A couple of years ago friend Clare told me about the pendulum affect and at the moment I’m noticing it all over the place in my life at the moment.
The pendulum affect is the swing from one extreme to another to eventually find the middle to settle in.
So, take Brexit. Up until 23rd June we had been ‘in’ Europe and then when the results came in it seemed that the pendulum had swung up in the other direction ‘out’ of Europe; from one extreme to the other. As the week has gone on we have seen some wild swinging from extreme to extreme; some people jubilant at our ‘liberation’, others shocked and depressed at their ‘loss’.
The swinging between extremes can seem alarming, disorientating and scary just like one of those fairground rides where you sit in a boat and it swings higher and higher until you feel like you’re going to fall out.
Unlike the fair ground ride or the clock pendulum, this swinging between extremes can help find a new center, a new balance, a new position which we wouldn’t have found had we not gone to the extremes first.
I had an example of this in my own life recently.
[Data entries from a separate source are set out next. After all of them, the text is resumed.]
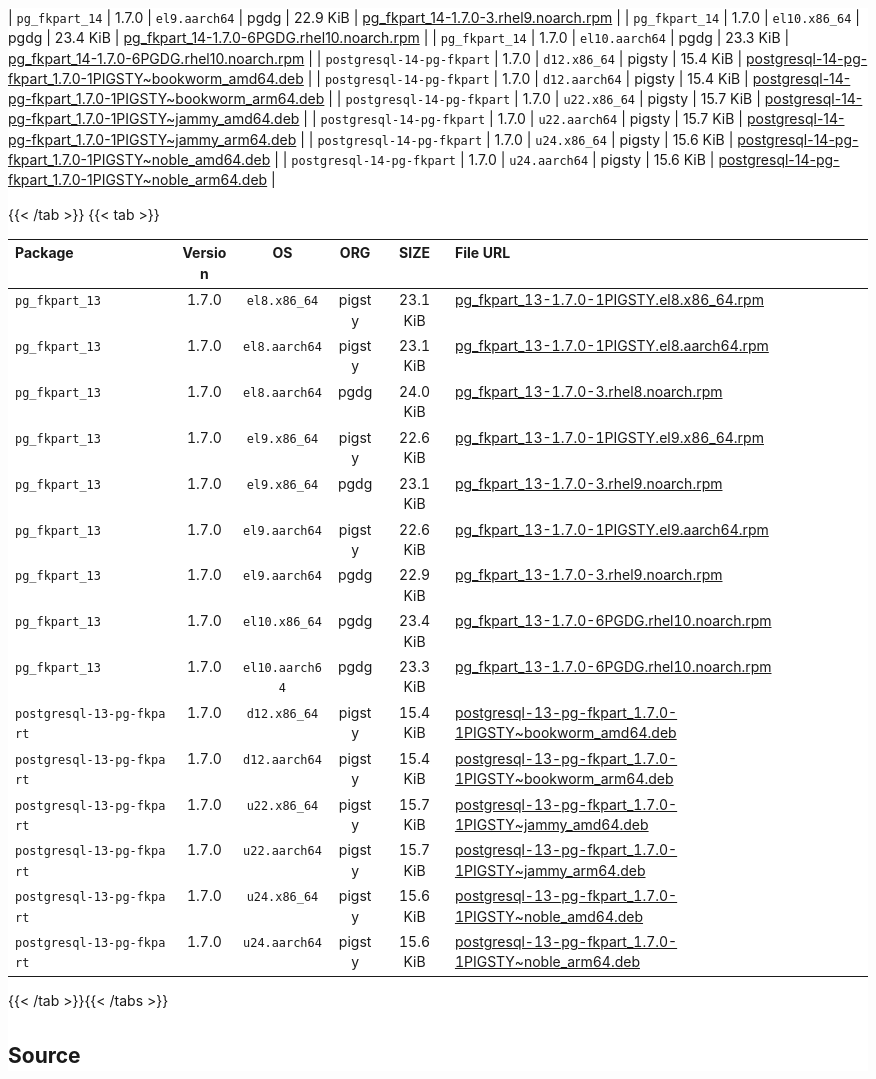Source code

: | `pg_fkpart_14` | 1.7.0 | `el9.aarch64` | pgdg | 22.9 KiB | [pg_fkpart_14-1.7.0-3.rhel9.noarch.rpm](https://download.postgresql.org/pub/repos/yum/14/redhat/rhel-9-aarch64/pg_fkpart_14-1.7.0-3.rhel9.noarch.rpm) |
| `pg_fkpart_14` | 1.7.0 | `el10.x86_64` | pgdg | 23.4 KiB | [pg_fkpart_14-1.7.0-6PGDG.rhel10.noarch.rpm](https://download.postgresql.org/pub/repos/yum/14/redhat/rhel-10-x86_64/pg_fkpart_14-1.7.0-6PGDG.rhel10.noarch.rpm) |
| `pg_fkpart_14` | 1.7.0 | `el10.aarch64` | pgdg | 23.3 KiB | [pg_fkpart_14-1.7.0-6PGDG.rhel10.noarch.rpm](https://download.postgresql.org/pub/repos/yum/14/redhat/rhel-10-aarch64/pg_fkpart_14-1.7.0-6PGDG.rhel10.noarch.rpm) |
| `postgresql-14-pg-fkpart` | 1.7.0 | `d12.x86_64` | pigsty | 15.4 KiB | [postgresql-14-pg-fkpart_1.7.0-1PIGSTY~bookworm_amd64.deb](https://repo.pigsty.io/apt/pgsql/bookworm/pool/main/p/pg-fkpart/postgresql-14-pg-fkpart_1.7.0-1PIGSTY~bookworm_amd64.deb) |
| `postgresql-14-pg-fkpart` | 1.7.0 | `d12.aarch64` | pigsty | 15.4 KiB | [postgresql-14-pg-fkpart_1.7.0-1PIGSTY~bookworm_arm64.deb](https://repo.pigsty.io/apt/pgsql/bookworm/pool/main/p/pg-fkpart/postgresql-14-pg-fkpart_1.7.0-1PIGSTY~bookworm_arm64.deb) |
| `postgresql-14-pg-fkpart` | 1.7.0 | `u22.x86_64` | pigsty | 15.7 KiB | [postgresql-14-pg-fkpart_1.7.0-1PIGSTY~jammy_amd64.deb](https://repo.pigsty.io/apt/pgsql/jammy/pool/main/p/pg-fkpart/postgresql-14-pg-fkpart_1.7.0-1PIGSTY~jammy_amd64.deb) |
| `postgresql-14-pg-fkpart` | 1.7.0 | `u22.aarch64` | pigsty | 15.7 KiB | [postgresql-14-pg-fkpart_1.7.0-1PIGSTY~jammy_arm64.deb](https://repo.pigsty.io/apt/pgsql/jammy/pool/main/p/pg-fkpart/postgresql-14-pg-fkpart_1.7.0-1PIGSTY~jammy_arm64.deb) |
| `postgresql-14-pg-fkpart` | 1.7.0 | `u24.x86_64` | pigsty | 15.6 KiB | [postgresql-14-pg-fkpart_1.7.0-1PIGSTY~noble_amd64.deb](https://repo.pigsty.io/apt/pgsql/noble/pool/main/p/pg-fkpart/postgresql-14-pg-fkpart_1.7.0-1PIGSTY~noble_amd64.deb) |
| `postgresql-14-pg-fkpart` | 1.7.0 | `u24.aarch64` | pigsty | 15.6 KiB | [postgresql-14-pg-fkpart_1.7.0-1PIGSTY~noble_arm64.deb](https://repo.pigsty.io/apt/pgsql/noble/pool/main/p/pg-fkpart/postgresql-14-pg-fkpart_1.7.0-1PIGSTY~noble_arm64.deb) |

{{< /tab >}}
{{< tab >}}

| **Package** | **Version** | **OS** | **ORG** | **SIZE** | **File URL** |
|:------------|:-----------:|:------:|:-------:|:--------:|:--------------|
| `pg_fkpart_13` | 1.7.0 | `el8.x86_64` | pigsty | 23.1 KiB | [pg_fkpart_13-1.7.0-1PIGSTY.el8.x86_64.rpm](https://repo.pigsty.io/yum/pgsql/el8.x86_64/pg_fkpart_13-1.7.0-1PIGSTY.el8.x86_64.rpm) |
| `pg_fkpart_13` | 1.7.0 | `el8.aarch64` | pigsty | 23.1 KiB | [pg_fkpart_13-1.7.0-1PIGSTY.el8.aarch64.rpm](https://repo.pigsty.io/yum/pgsql/el8.aarch64/pg_fkpart_13-1.7.0-1PIGSTY.el8.aarch64.rpm) |
| `pg_fkpart_13` | 1.7.0 | `el8.aarch64` | pgdg | 24.0 KiB | [pg_fkpart_13-1.7.0-3.rhel8.noarch.rpm](https://download.postgresql.org/pub/repos/yum/13/redhat/rhel-8-aarch64/pg_fkpart_13-1.7.0-3.rhel8.noarch.rpm) |
| `pg_fkpart_13` | 1.7.0 | `el9.x86_64` | pigsty | 22.6 KiB | [pg_fkpart_13-1.7.0-1PIGSTY.el9.x86_64.rpm](https://repo.pigsty.io/yum/pgsql/el9.x86_64/pg_fkpart_13-1.7.0-1PIGSTY.el9.x86_64.rpm) |
| `pg_fkpart_13` | 1.7.0 | `el9.x86_64` | pgdg | 23.1 KiB | [pg_fkpart_13-1.7.0-3.rhel9.noarch.rpm](https://download.postgresql.org/pub/repos/yum/13/redhat/rhel-9-x86_64/pg_fkpart_13-1.7.0-3.rhel9.noarch.rpm) |
| `pg_fkpart_13` | 1.7.0 | `el9.aarch64` | pigsty | 22.6 KiB | [pg_fkpart_13-1.7.0-1PIGSTY.el9.aarch64.rpm](https://repo.pigsty.io/yum/pgsql/el9.aarch64/pg_fkpart_13-1.7.0-1PIGSTY.el9.aarch64.rpm) |
| `pg_fkpart_13` | 1.7.0 | `el9.aarch64` | pgdg | 22.9 KiB | [pg_fkpart_13-1.7.0-3.rhel9.noarch.rpm](https://download.postgresql.org/pub/repos/yum/13/redhat/rhel-9-aarch64/pg_fkpart_13-1.7.0-3.rhel9.noarch.rpm) |
| `pg_fkpart_13` | 1.7.0 | `el10.x86_64` | pgdg | 23.4 KiB | [pg_fkpart_13-1.7.0-6PGDG.rhel10.noarch.rpm](https://download.postgresql.org/pub/repos/yum/13/redhat/rhel-10-x86_64/pg_fkpart_13-1.7.0-6PGDG.rhel10.noarch.rpm) |
| `pg_fkpart_13` | 1.7.0 | `el10.aarch64` | pgdg | 23.3 KiB | [pg_fkpart_13-1.7.0-6PGDG.rhel10.noarch.rpm](https://download.postgresql.org/pub/repos/yum/13/redhat/rhel-10-aarch64/pg_fkpart_13-1.7.0-6PGDG.rhel10.noarch.rpm) |
| `postgresql-13-pg-fkpart` | 1.7.0 | `d12.x86_64` | pigsty | 15.4 KiB | [postgresql-13-pg-fkpart_1.7.0-1PIGSTY~bookworm_amd64.deb](https://repo.pigsty.io/apt/pgsql/bookworm/pool/main/p/pg-fkpart/postgresql-13-pg-fkpart_1.7.0-1PIGSTY~bookworm_amd64.deb) |
| `postgresql-13-pg-fkpart` | 1.7.0 | `d12.aarch64` | pigsty | 15.4 KiB | [postgresql-13-pg-fkpart_1.7.0-1PIGSTY~bookworm_arm64.deb](https://repo.pigsty.io/apt/pgsql/bookworm/pool/main/p/pg-fkpart/postgresql-13-pg-fkpart_1.7.0-1PIGSTY~bookworm_arm64.deb) |
| `postgresql-13-pg-fkpart` | 1.7.0 | `u22.x86_64` | pigsty | 15.7 KiB | [postgresql-13-pg-fkpart_1.7.0-1PIGSTY~jammy_amd64.deb](https://repo.pigsty.io/apt/pgsql/jammy/pool/main/p/pg-fkpart/postgresql-13-pg-fkpart_1.7.0-1PIGSTY~jammy_amd64.deb) |
| `postgresql-13-pg-fkpart` | 1.7.0 | `u22.aarch64` | pigsty | 15.7 KiB | [postgresql-13-pg-fkpart_1.7.0-1PIGSTY~jammy_arm64.deb](https://repo.pigsty.io/apt/pgsql/jammy/pool/main/p/pg-fkpart/postgresql-13-pg-fkpart_1.7.0-1PIGSTY~jammy_arm64.deb) |
| `postgresql-13-pg-fkpart` | 1.7.0 | `u24.x86_64` | pigsty | 15.6 KiB | [postgresql-13-pg-fkpart_1.7.0-1PIGSTY~noble_amd64.deb](https://repo.pigsty.io/apt/pgsql/noble/pool/main/p/pg-fkpart/postgresql-13-pg-fkpart_1.7.0-1PIGSTY~noble_amd64.deb) |
| `postgresql-13-pg-fkpart` | 1.7.0 | `u24.aarch64` | pigsty | 15.6 KiB | [postgresql-13-pg-fkpart_1.7.0-1PIGSTY~noble_arm64.deb](https://repo.pigsty.io/apt/pgsql/noble/pool/main/p/pg-fkpart/postgresql-13-pg-fkpart_1.7.0-1PIGSTY~noble_arm64.deb) |

{{< /tab >}}{{< /tabs >}}

## Source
In the course of one day I had 2 very different people expressing their opposite views on parenting, in particular, my parenting. One was in reaction to the other and both extremes were well meant but they put me off balance to the point where I was doubting that I could parent at all.
So I took myself away quietly and after a good cry, sat and meditated. It was as I was sitting that the image of the pendulum came and I could see things clearly and find my center and my balance again. My center had changed slightly from where it was before because I had experienced the extremes. I was influenced by both extremes, they both had something to offer, and when I integrated them into the kind of parenting feels right to me, my center had shifted.
Over the years I have watched people come out of passionless relationships and launch into serial affairs, dates and liaisons. From no sex to loads of sex. A pendulum swing from one extreme to another and then they find a new center, a new relationship, a new way of living which is different from either extreme but was found as a result of having explored both.
Sometimes when we argue P and I go to opposite extremes and it can feel very scary because he’s over one side and I’m on the other and we’ve swung just about as far apart from each other as seems possible. However, somehow, with time and talking we swing back together again, finding a space where we can both connect again. A new place where we both have a different perspective or insight or way of relating.
Some people don’t like fairground swings because they are scary and there feels like there is a risk to their safety and so they avoid them. Likewise, some people avoid creating movement in their relationships and their lives; they avoid conflict and disagreement to keep things steady.
But nature is constantly bending and swaying and moving; even rocks are eroding and the earth is shifting slowly beneath our feet. As Heraclitus said; ‘The only thing that is constant is change’. Humans are part of nature and whether we like it or not, we change, life changes and sometimes this happens through a gentle bending and others through a violent swing.
Many people wish that we could go back to the status quo in our relationship with Europe, but once things have swung, they never go back to the same place and this is a good thing.
We are swinging between extremes, we are exploring new ideas. Facebook is full of articles and rhetoric and new perspectives, the news is saturated with opinions, dogma and information. We have seen politicians rise and fall. Untruths are being uncovered, old leaders are falling and new ones rising and of course at the height of the swing we want to scream and cling on to something solid in case we fall.
But we can’t stop the swing, we can’t stop the clock and expect the pendulum to stop immediately or stay to the left or the right; it has it’s own momentum and will find it’s own center in time. So will the current turmoil except unlike the pendulum and the fair ground ride, we have the opportunity to end up somewhere new.
When we experience extremes are I did with my parenting, or as P and I do when we argue, we have a chance to listen to and consider different perspective and to integrate the best of both sides, to come away with an expanded view point and to find a new place to settle.
- Do you notice and pendulums in your life?
- Can you see moments where you have swung from one extreme to another and landed in a better place?